Your article is fine, if not a little soft. Be careful of making statements suggesting a product's usefulness, or effectiveness, is secondary to the political or philosophical movement surrounding it. Many users don't want the extra baggage.



In the end, most software is merely a product. Its 'success' is based on its usefulness. Everybody sees the usefulness of gcc, Perl, Python, and the Linux kernal (hence their success). Not everybody sees the usefulness of many projects languishing on SourceForge, despite the obvious market justification for their existence.



Strong principles are a sign of character, but they don't fill the belly. Developers may have strong character (and I think it's good that they *do*), but businesses exist to fill their own belly. We don't always agree with that, and aren't always happy with that, but it's not 'wrong'.
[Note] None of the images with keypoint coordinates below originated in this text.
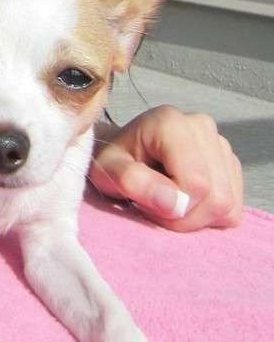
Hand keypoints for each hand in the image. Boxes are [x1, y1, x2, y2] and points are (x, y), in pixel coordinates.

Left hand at [88, 106, 242, 230]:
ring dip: (196, 218)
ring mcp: (221, 144)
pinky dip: (209, 217)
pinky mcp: (231, 164)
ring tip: (168, 203)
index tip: (145, 203)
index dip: (173, 208)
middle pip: (216, 197)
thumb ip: (131, 181)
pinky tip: (186, 202)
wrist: (124, 154)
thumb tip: (174, 203)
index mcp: (171, 123)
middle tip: (155, 207)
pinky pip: (234, 208)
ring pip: (228, 205)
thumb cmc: (113, 161)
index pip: (196, 184)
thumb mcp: (107, 170)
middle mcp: (202, 126)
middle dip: (184, 216)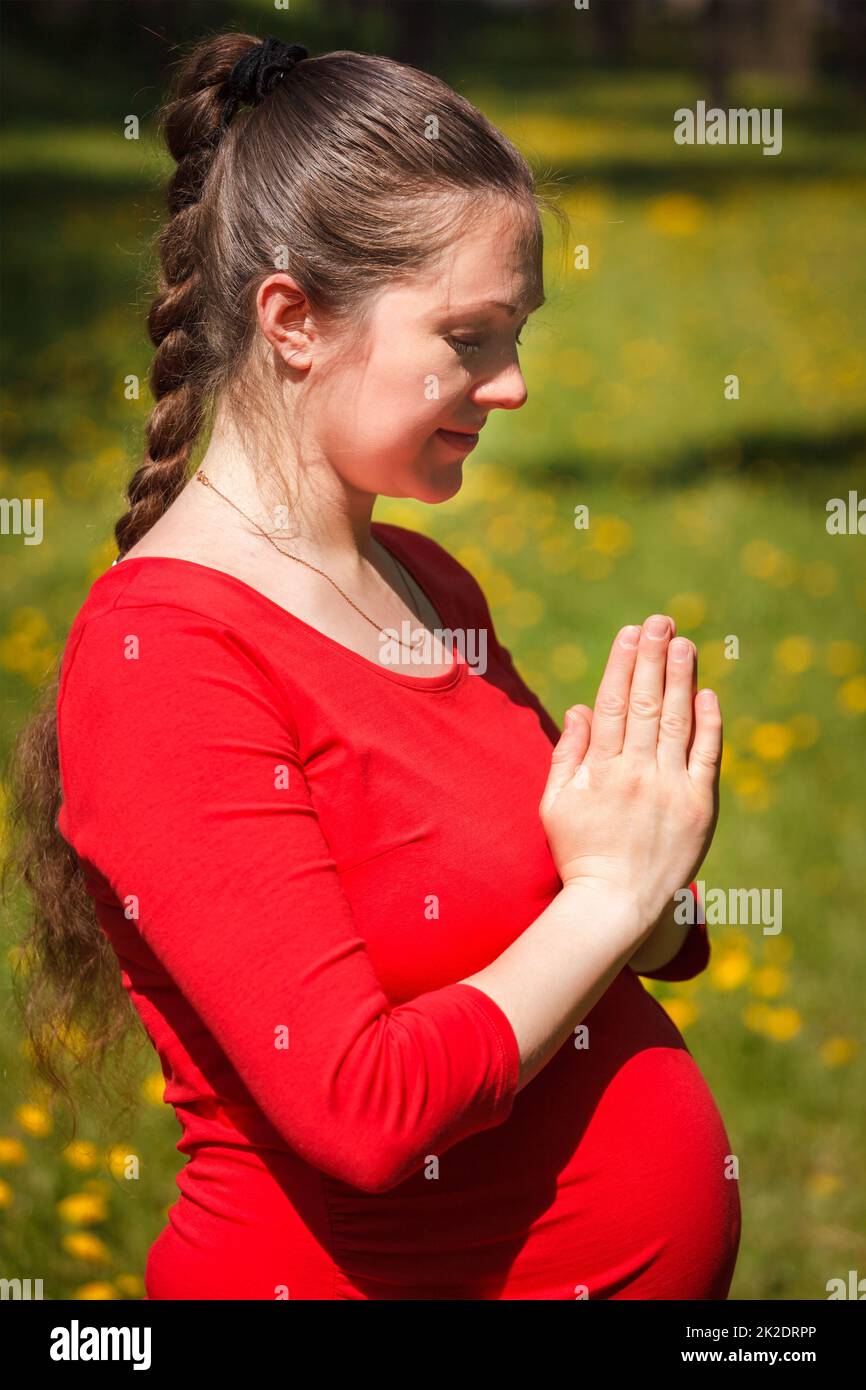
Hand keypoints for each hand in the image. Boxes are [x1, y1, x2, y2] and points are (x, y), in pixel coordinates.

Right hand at [539, 615, 721, 938]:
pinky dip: (708, 724)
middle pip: (647, 703)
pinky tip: (707, 694)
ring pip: (678, 722)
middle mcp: (636, 773)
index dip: (622, 664)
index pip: (613, 703)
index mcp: (600, 770)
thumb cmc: (578, 853)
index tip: (630, 633)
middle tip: (661, 620)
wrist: (616, 905)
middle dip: (653, 657)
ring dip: (681, 678)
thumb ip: (568, 753)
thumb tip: (581, 707)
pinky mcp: (700, 807)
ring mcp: (671, 789)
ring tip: (684, 643)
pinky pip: (706, 757)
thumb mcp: (555, 804)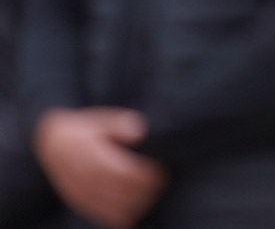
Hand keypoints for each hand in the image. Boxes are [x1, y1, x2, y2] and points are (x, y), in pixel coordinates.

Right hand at [35, 108, 166, 228]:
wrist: (50, 143)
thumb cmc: (82, 131)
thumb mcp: (101, 120)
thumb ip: (121, 125)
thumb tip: (140, 132)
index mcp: (94, 157)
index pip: (124, 173)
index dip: (145, 177)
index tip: (160, 173)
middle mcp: (87, 177)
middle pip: (121, 192)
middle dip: (145, 192)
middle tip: (160, 185)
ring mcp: (83, 191)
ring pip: (112, 207)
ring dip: (135, 206)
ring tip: (150, 198)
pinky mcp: (80, 200)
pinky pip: (100, 215)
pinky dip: (119, 217)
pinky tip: (132, 213)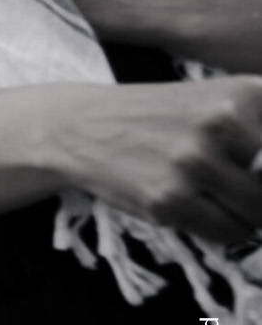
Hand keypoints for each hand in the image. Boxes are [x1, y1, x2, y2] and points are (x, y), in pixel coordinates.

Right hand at [54, 79, 261, 245]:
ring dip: (248, 215)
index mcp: (247, 93)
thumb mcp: (222, 100)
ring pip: (258, 211)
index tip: (258, 172)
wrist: (81, 126)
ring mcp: (193, 162)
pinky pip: (227, 231)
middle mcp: (222, 122)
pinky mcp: (169, 198)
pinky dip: (225, 229)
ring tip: (223, 199)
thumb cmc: (160, 117)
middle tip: (244, 189)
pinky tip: (203, 210)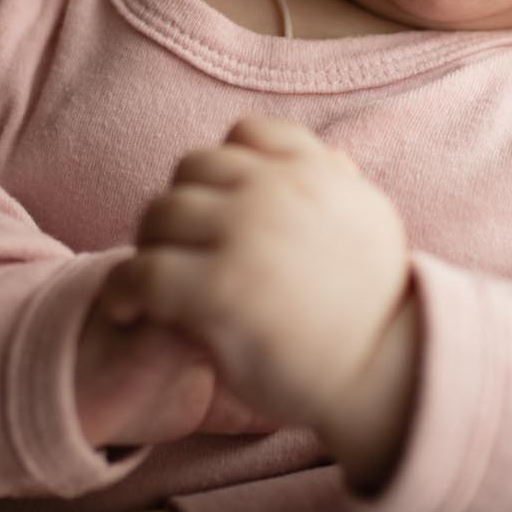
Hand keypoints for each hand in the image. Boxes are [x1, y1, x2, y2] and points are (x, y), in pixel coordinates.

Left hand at [99, 118, 413, 460]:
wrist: (387, 377)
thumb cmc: (376, 312)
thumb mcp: (371, 223)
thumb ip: (339, 185)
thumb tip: (328, 159)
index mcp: (315, 173)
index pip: (245, 134)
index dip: (223, 172)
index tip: (219, 214)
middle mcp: (277, 192)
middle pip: (192, 168)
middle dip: (181, 206)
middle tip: (176, 252)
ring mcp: (245, 236)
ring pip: (160, 214)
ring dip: (149, 246)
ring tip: (151, 286)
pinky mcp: (217, 290)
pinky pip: (141, 272)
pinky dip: (124, 291)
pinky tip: (131, 314)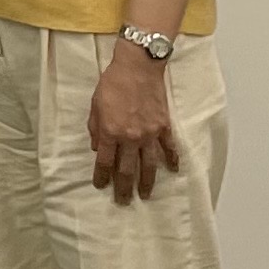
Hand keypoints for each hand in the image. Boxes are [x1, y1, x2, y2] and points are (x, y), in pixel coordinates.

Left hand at [88, 43, 180, 201]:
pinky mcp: (164, 127)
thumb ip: (95, 129)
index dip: (102, 176)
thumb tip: (96, 148)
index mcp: (110, 132)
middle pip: (127, 169)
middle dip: (124, 187)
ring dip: (147, 182)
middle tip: (124, 201)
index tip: (101, 186)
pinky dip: (172, 160)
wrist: (138, 67)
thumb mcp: (95, 105)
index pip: (104, 162)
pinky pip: (169, 148)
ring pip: (149, 165)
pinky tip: (173, 171)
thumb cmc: (113, 83)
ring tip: (146, 195)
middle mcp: (130, 137)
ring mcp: (150, 133)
Most users see a software product's intrinsic value derived from its usefulness. If you want to suggest that its intrinsic value is based on what it represents (i.e., manifestation of cooperation within a community), that's fine, but most people searching for a software package to solve real needs want a tool, not an evangelist telling them how to think.



The silliest assertion by the FSF is the constant drone that business users should 'settle' for software that is not as good as commercial counterparts, simply because of a philosophical assertion, rather than business justification. Or, it's the assertion that these same business users should be more interested in advancing this cause than running their business. Many businesses have no need nor interest (nor resource luxury) to become political activists in addition to their core purpose, which is to run their business and provide products and services to their users.